## Dataset extract
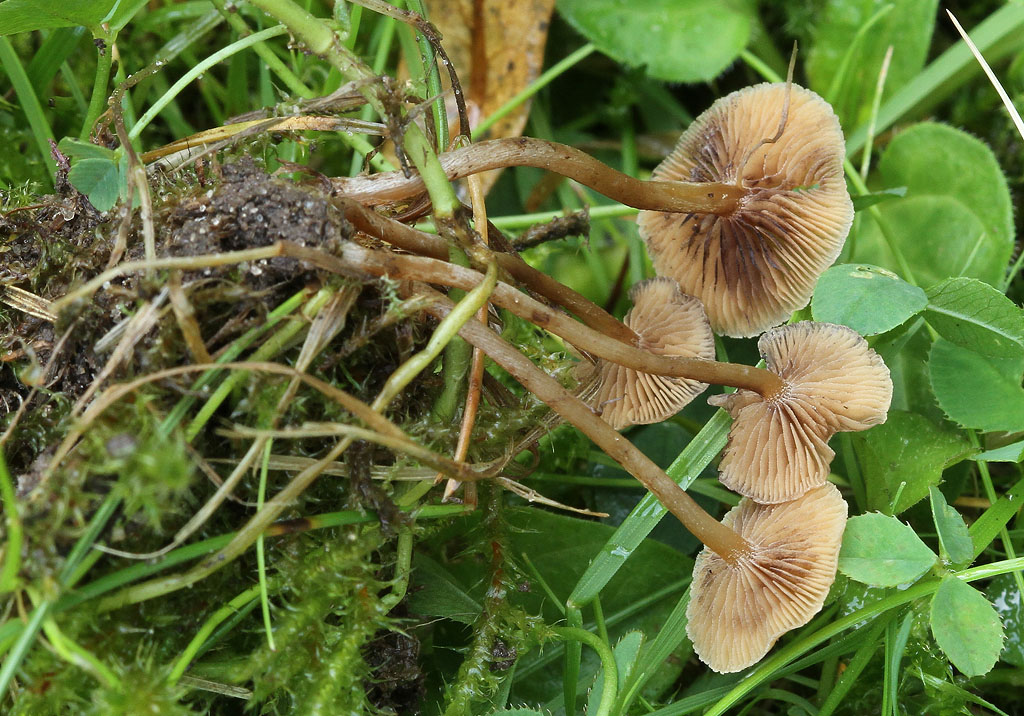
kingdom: Fungi
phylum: Basidiomycota
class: Agaricomycetes
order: Agaricales
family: Hymenogastraceae
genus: Psilocybe
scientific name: Psilocybe subviscida
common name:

## Goal of the exercise
Render the lines of all the rows as a JSON list of strings, one string per line, with blank lines omitted. Leave the pictures out of the answer.

## Finished exercise
[
  "kingdom: Fungi",
  "phylum: Basidiomycota",
  "class: Agaricomycetes",
  "order: Agaricales",
  "family: Hymenogastraceae",
  "genus: Psilocybe",
  "scientific name: Psilocybe subviscida",
  "common name:"
]